Estuaries - Classification by Water Mixing
(Click for larger view). The basic flow pattern in an estuary is a surface flow of less dense freshwater toward the ocean and an opposite flow in the subsurface of salty seawater into the estuary. Numbers represent salinity in 0/00; arrows indicate flow directions. (a) Vertically mixed estuary. (b) Slightly stratified estuary. (c) Highly stratified estuary. (d) Salt wedge estuary.
In all estuaries, less dense freshwater from rivers flow over higher-density seawater and the water masses will mix at their boundaries.
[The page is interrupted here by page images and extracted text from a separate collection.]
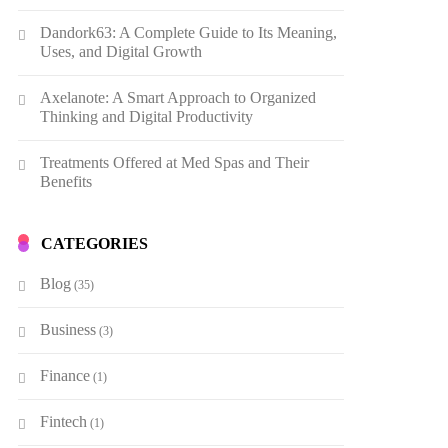
Dandork63: A Complete Guide to Its Meaning,
Uses, and Digital Growth
Axelanote: A Smart Approach to Organized
Thinking and Digital Productivity
Treatments Offered at Med Spas and Their
Benefits
CATEGORIES
Blog
(35)
Business
(3)
Finance
(1)
Fintech
(1)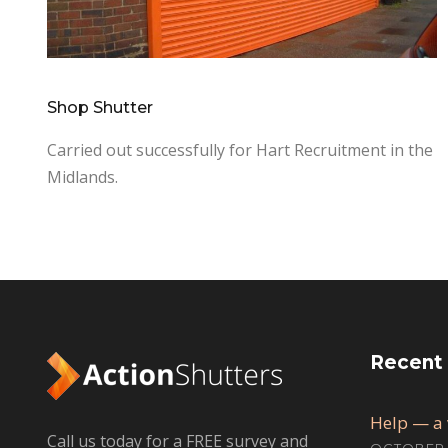
Shop Shutter
Carried out successfully for Hart Recruitment in the
Midlands.
Recent
Help — a 
Call us today for a FREE survey and
OCTOBER 1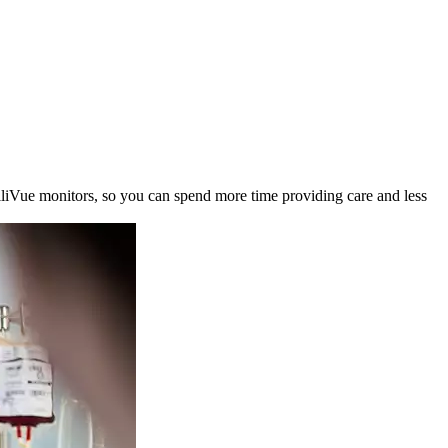
elliVue monitors, so you can spend more time providing care and less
The shape of the estuary, the volume of the river flow and the range of tides at the estuary mouth create unique conditions for water mixing and circulation. The classification of estuaries is discussed in detail in your text; here we provide a brief overview. The links provided on this page are for your own interest, they are not required readings.
Salt wedge estuaries form at the mouth of high volume rivers where freshwater moves as a thick layer over a “wedge” of salt water. A steep halocline and very little mixing between the fresh and salt water characterize these estuaries. A narrow estuary, low tidal ranges, and limited wave activity also promote salt-wedge conditions. A good example of a salt-wedge estuary is the mouth of the Columbia River at the Washington-Oregon border. Here, the high-volume Columbia River flows out and over a small wedge of salty Pacific Ocean water.
Slightly stratified estuaries form where tidal activity is strong and river volume is moderate. In these estuaries the halocline is still present, but less pronounced than in salt wedge estuaries. Seawater moves landward along the bottom of partially mixed estuaries and is diluted progressively landward with freshwater moving out towards the estuary mouth. Daily tidal currents in and out of the estuary enhance mixing of the two layers. As seawater moves landward and river water moves seaward they are influenced by the Coriolis Effect. For example, in the Chesapeake Bay, salty ocean water tends to follow the eastern side of the bay floor and freshwater tends to follow the western side of the bay surface.
Vertically mixed estuaries are characterized by very strong mixing between the upper freshwater layer moving toward the sea and lower seawater layer moving toward the estuary head. Also called well-mixed estuaries, these bodies of water are usually wide, shallow, and have limited freshwater inputs and strong tides. In these estuaries no halocline exists as water mixes completely and salinity increases from the head to the mouth of the estuary. Because of the Coriolis Effect, in the Northern Hemisphere, higher salinity water is found on the right side of the estuary and lower salinity water is found on the left side. The lower reaches of the San Francisco Bay are vertically-mixed.
Fjord estuaries are deep, narrow estuaries created in glaciated valleys. (Note: Your text calls these highly stratified estuaries) These estuaries have a well-developed halocline separating deep saline water from surface shallow water. Circulation in fjord estuaries is often limited because of the presences of a sediment ledge (called a sill) at the mouth of the estuary. Generally, circulation only exists in the upper layers of the water above the level of the sill. Often the bottom waters become anoxic (oxygen-deprived) due to the lack of circulation at depth.
Reverse estuaries are a rare type of estuary found in very arid regions where precipitation is low and evaporation rates are high. In reverse estuaries there is little to no freshwater input, and flow is inverted from usual conditions. The bottom, higher density layer flows towards the sea while the surface, lower-salinity water flows toward the head of the estuary. Some examples of reverse estuaries include Laguna Madre in Texas and the Red Sea.